◆ **Given task 1**:
Pick out each line in the records below that contains the string "cross", and copy those lines. Case counts.

'Citizenship' - Where does it rank in your life?
April 8, 2007
Chris Satullo
Inquirer Editorial Page Editor
The Sunday Breakfast Club, a quietly august discussion group for leaders in this area, got together the other night to kick off its 75th anniversary year.
Themes for the evening were leadership, friendship and citizenship. I was invited to talk about the last one of those. That induced me to piece together some thoughts on the topic that have been rattling about in my brain.
I sort of liked the result, so, with your indulgence, here it is:
Citizenship.
There's a noble word, but one that has lost much of its luster from misuse and overuse.
Citizenship. If you're like me, you've endured years of dull social studies lectures and bad Fourth of July speeches belaboring the word.
So, by now, what feelings does the word citizenship conjure in your heart? Something dutiful and dreary, I'd wager. Not something thrilling. Not something sacred.
Yet, here we are, citizens of Philadelphia, the city where the sacred nature of that word was proclaimed so audaciously to the world in 1776.
And where the practical meanings of citizenship were embodied in the Constitution in 1787.
If any city should keep holy the word citizenship, it is Philadelphia. If any place should take on the task of rescuing this word from the slagheap of cliché, it is this city.
What do they mean, these words, citizenship and citizen?

◆ **Given task 2**:
Repeat the part of the citizenship piece above between "If any city" and "citizenship and citizen?", inclusive.

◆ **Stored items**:
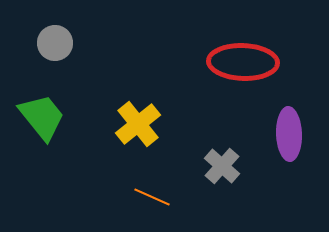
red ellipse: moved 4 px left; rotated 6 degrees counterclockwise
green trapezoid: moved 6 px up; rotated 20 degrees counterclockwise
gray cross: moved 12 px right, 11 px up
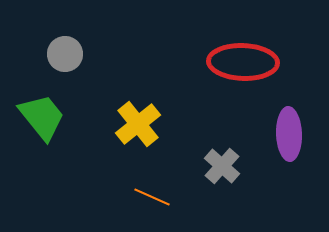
gray circle: moved 10 px right, 11 px down
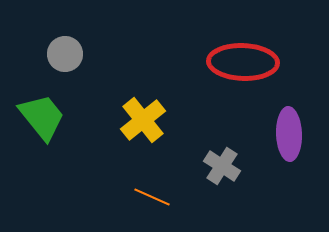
yellow cross: moved 5 px right, 4 px up
gray cross: rotated 9 degrees counterclockwise
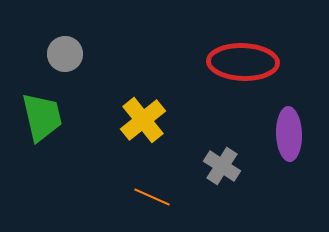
green trapezoid: rotated 26 degrees clockwise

◆ **Answer 1**:
gray cross: moved 12 px right, 11 px up
yellow cross: moved 5 px right, 4 px up
gray cross: rotated 9 degrees counterclockwise

◆ **Answer 2**:
If any city should keep holy the word citizenship, it is Philadelphia. If any place should take on the task of rescuing this word from the slagheap of cliché, it is this city.
What do they mean, these words, citizenship and citizen?